Homilía
del Papa:
Esta mañana
he aprendido algo sobre la historia de esta hermosa Catedral: la historia que
hay detrás de sus altos muros y ventanas. Me gusta pensar, sin embargo, que la
historia de la Iglesia en esta ciudad y en este Estado es realmente una
historia que no trata solo de la construcción de muros, sino también de
derribarlos. Es una historia que nos habla de generaciones y generaciones de
católicos comprometidos que han salido a las periferias y construido
comunidades para el culto, para la educación, para la caridad y el servicio a
la sociedad en general.
Esa
historia se ve en los muchos santuarios que salpican esta ciudad y las
numerosas iglesias parroquiales cuyas torres y campanarios hablan de la
presencia de Dios en medio de nuestras comunidades. Se ve en el esfuerzo de
todos aquellos sacerdotes, religiosos y laicos que, con dedicación, durante más
de dos siglos, han atendido las necesidades espirituales de los pobres, los
inmigrantes, los enfermos y los encarcelados. Y se ve en los cientos de
escuelas en las que hermanos y hermanas religiosas han enseñado a los niños a
leer y a escribir, a amar a Dios y al prójimo y a contribuir como buenos
ciudadanos a la vida de la sociedad estadounidense. Todo esto es un gran legado
que ustedes han recibido y que están llamados a enriquecer y transmitir.
La mayoría
de ustedes conocen la historia de santa Catalina Drexel, una de las grandes
santas que esta Iglesia local ha dado. Cuando le habló al Papa León XIII de las
necesidades de las misiones, -era un Papa muy sabio– le preguntó
intencionadamente: «¿Y tú?, ¿qué vas a hacer?». Esas palabras cambiaron la vida
de Catalina, porque le recordaron que al final todo cristiano, hombre o mujer,
en virtud del bautismo, ha recibido una misión. Cada uno de nosotros tiene que
responder lo mejor que pueda al llamado del Señor para edificar su Cuerpo, la
Iglesia.

_Registros del conjunto_.

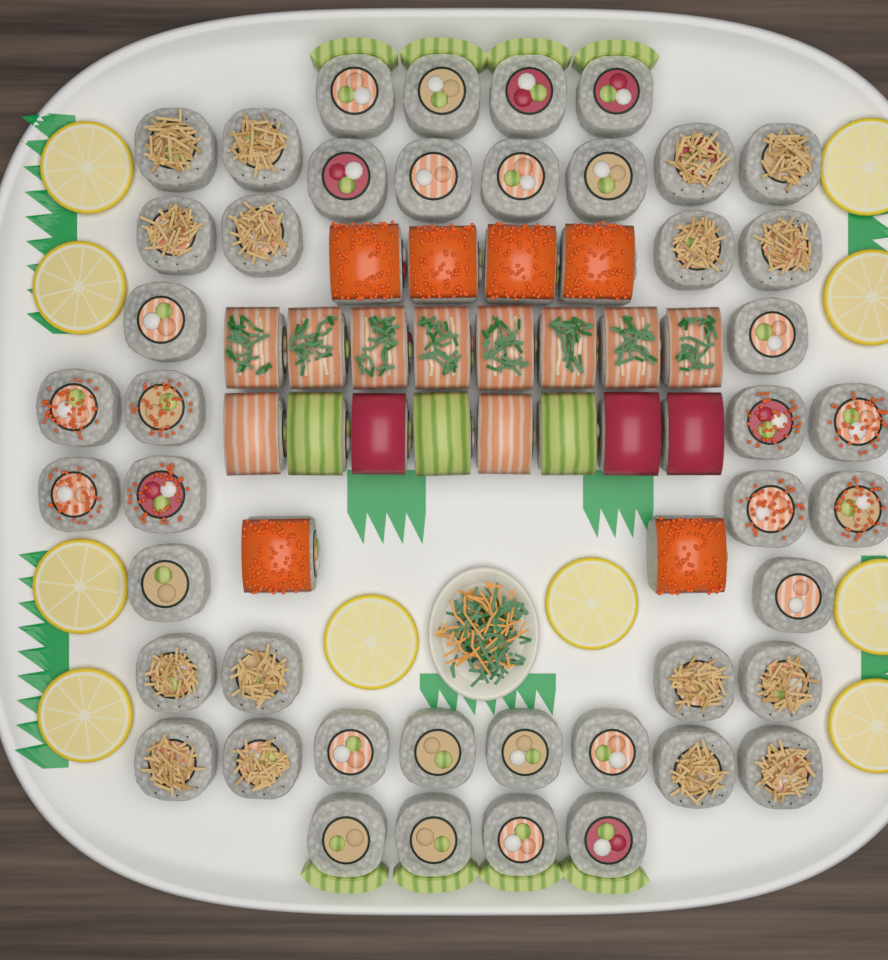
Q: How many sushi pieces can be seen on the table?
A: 66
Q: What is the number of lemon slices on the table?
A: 10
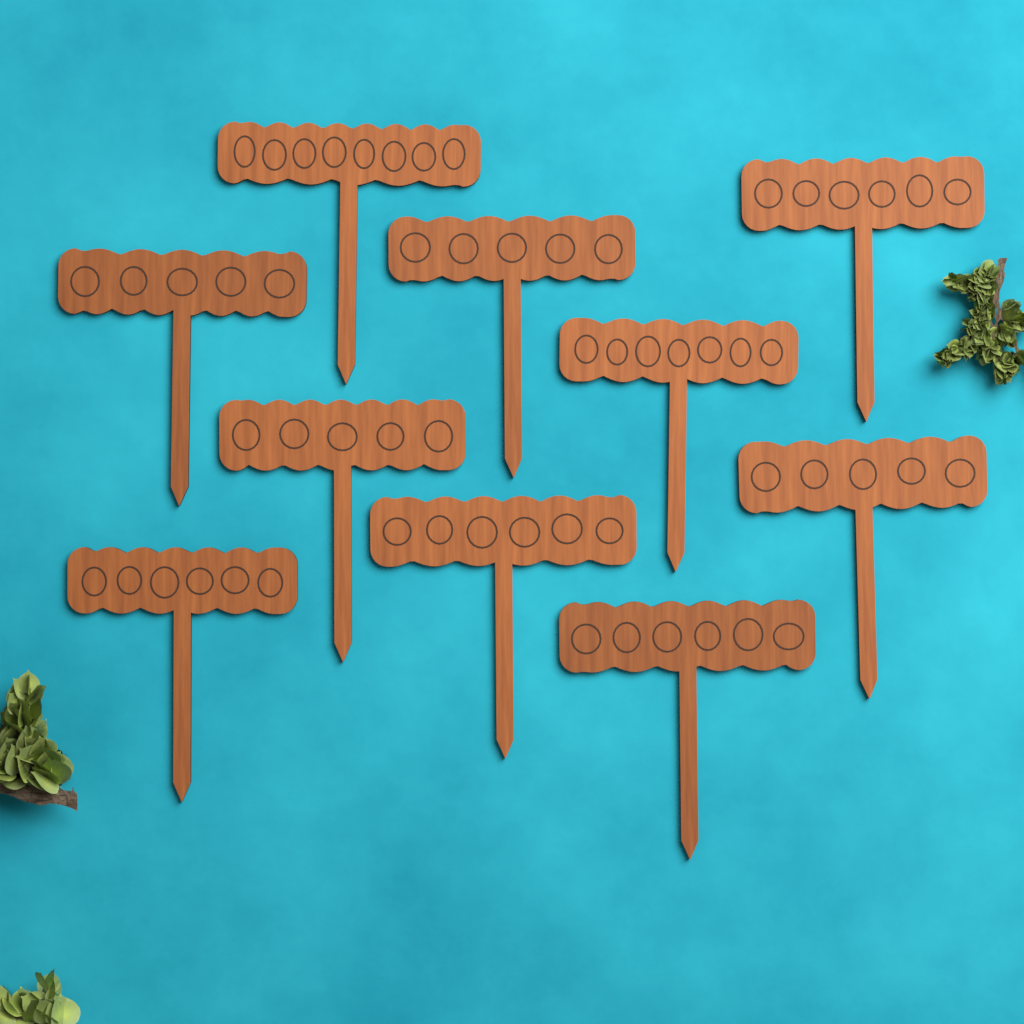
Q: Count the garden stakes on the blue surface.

_Tareas_.
• 1. Responde a partir de la homilía:
(a) ¿Durante cuánto tiempo han atendido sacerdotes, religiosos y laicos las necesidades espirituales de los pobres, los inmigrantes, los enfermos y los encarcelados?
(b) ¿A qué Papa le habló santa Catalina Drexel de las necesidades de las misiones?
(c) ¿En virtud de qué ha recibido una misión todo cristiano?
• 2. Indica si cada afirmación concuerda con la homilía y respalda la respuesta con la cita literal que la decide:
(a) La historia de la Iglesia en esta ciudad trata solo de la construcción de muros.
(b) En las escuelas, hermanos y hermanas religiosas enseñaron a los niños a leer y a escribir.
(c) La pregunta de León XIII no tuvo efecto en la vida de Catalina.
• 3. Prosigue la homilía a partir de su última oración.

_Respuestas por tarea_.
• 1.
(a) Durante más de dos siglos.
(b) Al Papa León XIII.
(c) En virtud del bautismo.

• 2.
(a) No: «no trata solo de la construcción de muros, sino también de derribarlos».
(b) Sí: «escuelas en las que hermanos y hermanas religiosas han enseñado a los niños a leer y a escribir».
(c) No: «Esas palabras cambiaron la vida de Catalina».

• 3.
«¿Y
tú?». Me gustaría hacer hincapié en dos aspectos de estas palabras en el
contexto de nuestra misión específica de transmitir la alegría del Evangelio y
edificar la Iglesia, ya sea como sacerdotes, diáconos o miembros varones y
mujeres de institutos de vida consagrada.
En primer
lugar, aquellas palabras –«¿Y tú?»– fueron dirigidas a una persona joven, a una
mujer joven con altos ideales, y le cambiaron su la vida. Le hicieron pensar en
el inmenso trabajo que había que hacer y la llevaron a darse cuenta de que
estaba siendo llamada a hacer algo al respecto. ¡Cuántos jóvenes en nuestras
parroquias y escuelas tienen los mismos altos ideales, generosidad de espíritu
y amor por Cristo y la Iglesia! Les pregunto, nosotros ¿Los desafiamos? ¿Les
damos espacio y los ayudamos a que realicen su cometido? ¿Encontramos el modo
de compartir su entusiasmo y sus dones con nuestras comunidades, sobre todo en
la práctica de las obras de misericordia y en la preocupación por los demás?
¿Compartimos nuestra propia alegría y entusiasmo en el servicio del Señor?
Uno
de los grandes desafíos de la Iglesia en este momento es fomentar en todos los
fieles el sentido de la responsabilidad personal en la misión de la Iglesia, y
capacitarlos para que puedan cumplir con tal responsabilidad como discípulos
misioneros, como fermento del Evangelio en nuestro mundo. Esto requiere
creatividad para adaptarse a los cambios de las situaciones, transmitiendo el
legado del pasado, no solo a través del mantenimiento de estructuras e
instituciones, que son útiles, sino sobre todo abriéndose a las posibilidades
que el Espíritu nos descubre y mediante la comunicación de la alegría del
Evangelio, todos los días y en todas las etapas de nuestra vida.
«¿Y
tú?». Es significativo que estas palabras del anciano Papa fueran dirigidas a
una mujer laica. Sabemos que el futuro de la Iglesia, en una sociedad que
cambia rápidamente, reclama ya desde ahora una participación de los laicos
mucho más activa. La Iglesia en los Estados Unidos ha dedicado siempre un gran
esfuerzo a la catequesis y a la educación. Nuestro reto hoy es construir sobre
esos cimientos sólidos y fomentar un sentido de colaboración y de
responsabilidad compartida en la planificación del futuro de nuestras
parroquias e instituciones. Esto no significa renunciar a la autoridad
espiritual que se nos ha confiado; más bien, significa discernir y emplear
sabiamente los múltiples dones que el Espíritu derrama sobre la Iglesia. De
manera particular, significa valorar la inmensa contribución que las mujeres,
laicas y religiosas, han hecho y siguen haciendo a en la vida de nuestras
comunidades.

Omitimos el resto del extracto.